__DOCUMENT TEXT__:
┄┄┄┄┄┄┄┄┄┄
Corine Dorland

Personal information
- Full name: Corine Stam-Dorland
- Nickname: "The Queen of BMX"
- Born: 30 June 1973 (age 53) Loenen, Netherlands
- Height: 1.7 m (5 ft 7 in) (c. 1992)
- Weight: 60 kg (132 lb) (c. 1992)

Team information
- Current team: Retired
- Discipline: Bicycle Motocross (BMX) Mountain bike racing(MTB Cyclo-cross
- Role: Racer
- Rider type: BMX: Off Road MTB: Cross-country

Amateur teams
- 1982: Peugeot
- 1983–1986: Vicuna Kuwahara (Europe)
- 1987–1988: AMEV Nederland b.v.
- 1988–1989: Be-One
- 1990: Royal Dutch KNWU
- 1990–1991: Sunn
- 1992–1996: GT Bicycles (Europe)
┄┄┄┄┄┄┄┄┄┄
__AIM OF THE TASK__: In the Corine Dorland profile, translate the line "Full name: Corine Stam-Dorland" into Spanish.

__STORED DATA__:
┄┄┄┄┄┄┄┄┄┄
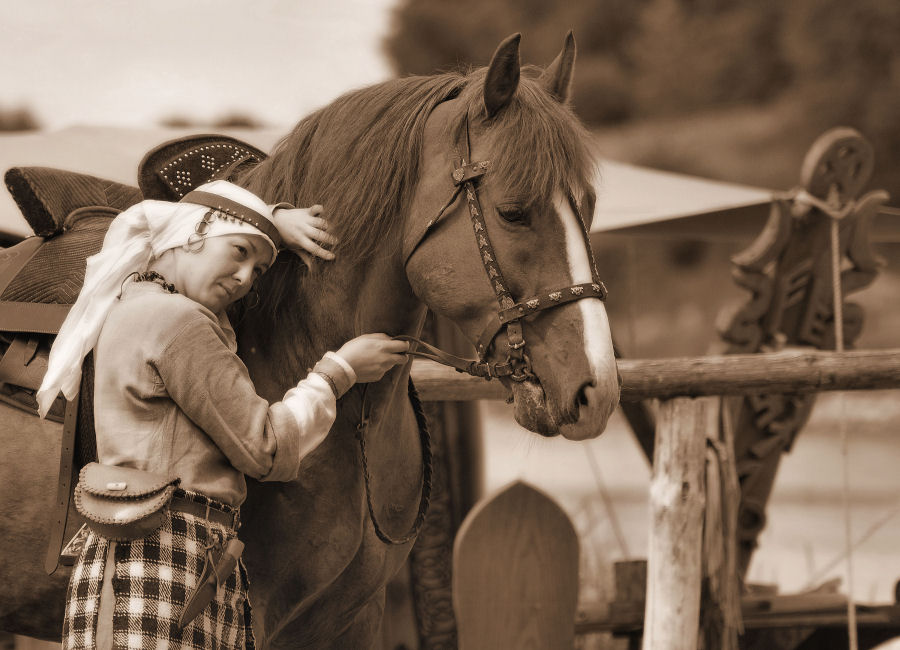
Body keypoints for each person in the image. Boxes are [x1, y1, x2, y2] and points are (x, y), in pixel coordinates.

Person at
┄┄┄┄┄┄┄┄┄┄
__RESULT OF THIS EXERCISE__: Nombre completo: Corine Stam-Dorland